AVAILABLE RECORDS -
[Start of Attachment]
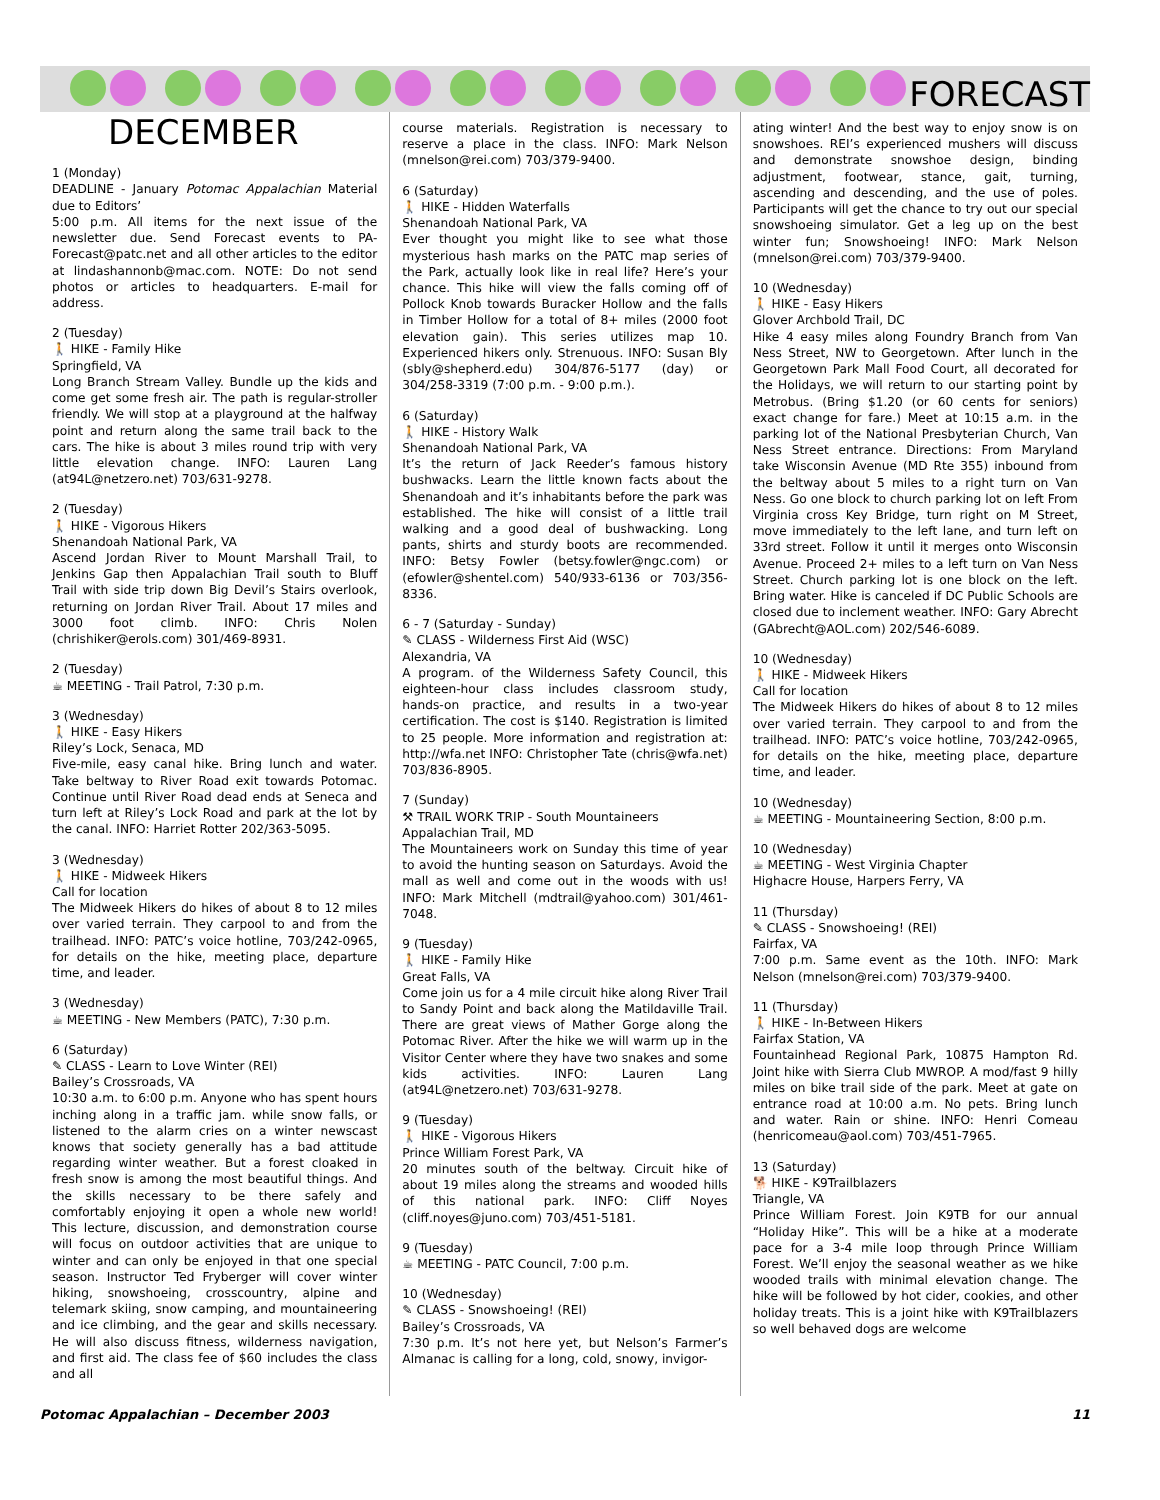FORECAST
DECEMBER
1 (Monday)
DEADLINE - January Potomac Appalachian Material due to Editors’
5:00 p.m. All items for the next issue of the newsletter due. Send Forecast events to PA-Forecast@patc.net and all other articles to the editor at lindashannonb@mac.com. NOTE: Do not send photos or articles to headquarters. E-mail for address.
2 (Tuesday)
🚶 HIKE - Family Hike
Springfield, VA
Long Branch Stream Valley. Bundle up the kids and come get some fresh air. The path is regular-stroller friendly. We will stop at a playground at the halfway point and return along the same trail back to the cars. The hike is about 3 miles round trip with very little elevation change. INFO: Lauren Lang (at94L@netzero.net) 703/631-9278.
2 (Tuesday)
🚶 HIKE - Vigorous Hikers
Shenandoah National Park, VA
Ascend Jordan River to Mount Marshall Trail, to Jenkins Gap then Appalachian Trail south to Bluff Trail with side trip down Big Devil’s Stairs overlook, returning on Jordan River Trail. About 17 miles and 3000 foot climb. INFO: Chris Nolen (chrishiker@erols.com) 301/469-8931.
2 (Tuesday)
☕ MEETING - Trail Patrol, 7:30 p.m.
3 (Wednesday)
🚶 HIKE - Easy Hikers
Riley’s Lock, Senaca, MD
Five-mile, easy canal hike. Bring lunch and water. Take beltway to River Road exit towards Potomac. Continue until River Road dead ends at Seneca and turn left at Riley’s Lock Road and park at the lot by the canal. INFO: Harriet Rotter 202/363-5095.
3 (Wednesday)
🚶 HIKE - Midweek Hikers
Call for location
The Midweek Hikers do hikes of about 8 to 12 miles over varied terrain. They carpool to and from the trailhead. INFO: PATC’s voice hotline, 703/242-0965, for details on the hike, meeting place, departure time, and leader.
3 (Wednesday)
☕ MEETING - New Members (PATC), 7:30 p.m.
6 (Saturday)
✎ CLASS - Learn to Love Winter (REI)
Bailey’s Crossroads, VA
10:30 a.m. to 6:00 p.m. Anyone who has spent hours inching along in a traffic jam. while snow falls, or listened to the alarm cries on a winter newscast knows that society generally has a bad attitude regarding winter weather. But a forest cloaked in fresh snow is among the most beautiful things. And the skills necessary to be there safely and comfortably enjoying it open a whole new world! This lecture, discussion, and demonstration course will focus on outdoor activities that are unique to winter and can only be enjoyed in that one special season. Instructor Ted Fryberger will cover winter hiking, snowshoeing, crosscountry, alpine and telemark skiing, snow camping, and mountaineering and ice climbing, and the gear and skills necessary. He will also discuss fitness, wilderness navigation, and first aid. The class fee of $60 includes the class and all
course materials. Registration is necessary to reserve a place in the class. INFO: Mark Nelson (mnelson@rei.com) 703/379-9400.
6 (Saturday)
🚶 HIKE - Hidden Waterfalls
Shenandoah National Park, VA
Ever thought you might like to see what those mysterious hash marks on the PATC map series of the Park, actually look like in real life? Here’s your chance. This hike will view the falls coming off of Pollock Knob towards Buracker Hollow and the falls in Timber Hollow for a total of 8+ miles (2000 foot elevation gain). This series utilizes map 10. Experienced hikers only. Strenuous. INFO: Susan Bly (sbly@shepherd.edu) 304/876-5177 (day) or 304/258-3319 (7:00 p.m. - 9:00 p.m.).
6 (Saturday)
🚶 HIKE - History Walk
Shenandoah National Park, VA
It’s the return of Jack Reeder’s famous history bushwacks. Learn the little known facts about the Shenandoah and it’s inhabitants before the park was established. The hike will consist of a little trail walking and a good deal of bushwacking. Long pants, shirts and sturdy boots are recommended. INFO: Betsy Fowler (betsy.fowler@ngc.com) or (efowler@shentel.com) 540/933-6136 or 703/356-8336.
6 - 7 (Saturday - Sunday)
✎ CLASS - Wilderness First Aid (WSC)
Alexandria, VA
A program. of the Wilderness Safety Council, this eighteen-hour class includes classroom study, hands-on practice, and results in a two-year certification. The cost is $140. Registration is limited to 25 people. More information and registration at: http://wfa.net INFO: Christopher Tate (chris@wfa.net) 703/836-8905.
7 (Sunday)
⚒ TRAIL WORK TRIP - South Mountaineers
Appalachian Trail, MD
The Mountaineers work on Sunday this time of year to avoid the hunting season on Saturdays. Avoid the mall as well and come out in the woods with us! INFO: Mark Mitchell (mdtrail@yahoo.com) 301/461-7048.
9 (Tuesday)
🚶 HIKE - Family Hike
Great Falls, VA
Come join us for a 4 mile circuit hike along River Trail to Sandy Point and back along the Matildaville Trail. There are great views of Mather Gorge along the Potomac River. After the hike we will warm up in the Visitor Center where they have two snakes and some kids activities. INFO: Lauren Lang (at94L@netzero.net) 703/631-9278.
9 (Tuesday)
🚶 HIKE - Vigorous Hikers
Prince William Forest Park, VA
20 minutes south of the beltway. Circuit hike of about 19 miles along the streams and wooded hills of this national park. INFO: Cliff Noyes (cliff.noyes@juno.com) 703/451-5181.
9 (Tuesday)
☕ MEETING - PATC Council, 7:00 p.m.
10 (Wednesday)
✎ CLASS - Snowshoeing! (REI)
Bailey’s Crossroads, VA
7:30 p.m. It’s not here yet, but Nelson’s Farmer’s Almanac is calling for a long, cold, snowy, invigor-
ating winter! And the best way to enjoy snow is on snowshoes. REI’s experienced mushers will discuss and demonstrate snowshoe design, binding adjustment, footwear, stance, gait, turning, ascending and descending, and the use of poles. Participants will get the chance to try out our special snowshoeing simulator. Get a leg up on the best winter fun; Snowshoeing! INFO: Mark Nelson (mnelson@rei.com) 703/379-9400.
10 (Wednesday)
🚶 HIKE - Easy Hikers
Glover Archbold Trail, DC
Hike 4 easy miles along Foundry Branch from Van Ness Street, NW to Georgetown. After lunch in the Georgetown Park Mall Food Court, all decorated for the Holidays, we will return to our starting point by Metrobus. (Bring $1.20 (or 60 cents for seniors) exact change for fare.) Meet at 10:15 a.m. in the parking lot of the National Presbyterian Church, Van Ness Street entrance. Directions: From Maryland take Wisconsin Avenue (MD Rte 355) inbound from the beltway about 5 miles to a right turn on Van Ness. Go one block to church parking lot on left From Virginia cross Key Bridge, turn right on M Street, move immediately to the left lane, and turn left on 33rd street. Follow it until it merges onto Wisconsin Avenue. Proceed 2+ miles to a left turn on Van Ness Street. Church parking lot is one block on the left. Bring water. Hike is canceled if DC Public Schools are closed due to inclement weather. INFO: Gary Abrecht (GAbrecht@AOL.com) 202/546-6089.
10 (Wednesday)
🚶 HIKE - Midweek Hikers
Call for location
The Midweek Hikers do hikes of about 8 to 12 miles over varied terrain. They carpool to and from the trailhead. INFO: PATC’s voice hotline, 703/242-0965, for details on the hike, meeting place, departure time, and leader.
10 (Wednesday)
☕ MEETING - Mountaineering Section, 8:00 p.m.
10 (Wednesday)
☕ MEETING - West Virginia Chapter
Highacre House, Harpers Ferry, VA
11 (Thursday)
✎ CLASS - Snowshoeing! (REI)
Fairfax, VA
7:00 p.m. Same event as the 10th. INFO: Mark Nelson (mnelson@rei.com) 703/379-9400.
11 (Thursday)
🚶 HIKE - In-Between Hikers
Fairfax Station, VA
Fountainhead Regional Park, 10875 Hampton Rd. Joint hike with Sierra Club MWROP. A mod/fast 9 hilly miles on bike trail side of the park. Meet at gate on entrance road at 10:00 a.m. No pets. Bring lunch and water. Rain or shine. INFO: Henri Comeau (henricomeau@aol.com) 703/451-7965.
13 (Saturday)
🐕 HIKE - K9Trailblazers
Triangle, VA
Prince William Forest. Join K9TB for our annual “Holiday Hike”. This will be a hike at a moderate pace for a 3-4 mile loop through Prince William Forest. We’ll enjoy the seasonal weather as we hike wooded trails with minimal elevation change. The hike will be followed by hot cider, cookies, and other holiday treats. This is a joint hike with K9Trailblazers so well behaved dogs are welcome
Potomac Appalachian – December 2003 11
[End of Attachment]
AIM OF THE EXERCISE -
List each line in the listing that contains the string "Sunday".

EXERCISE RESPONSE -
6 - 7 (Saturday - Sunday)
7 (Sunday)
The Mountaineers work on Sunday this time of year to avoid the hunting season on Saturdays. Avoid the mall as well and come out in the woods with us! INFO: Mark Mitchell (mdtrail@yahoo.com) 301/461-7048.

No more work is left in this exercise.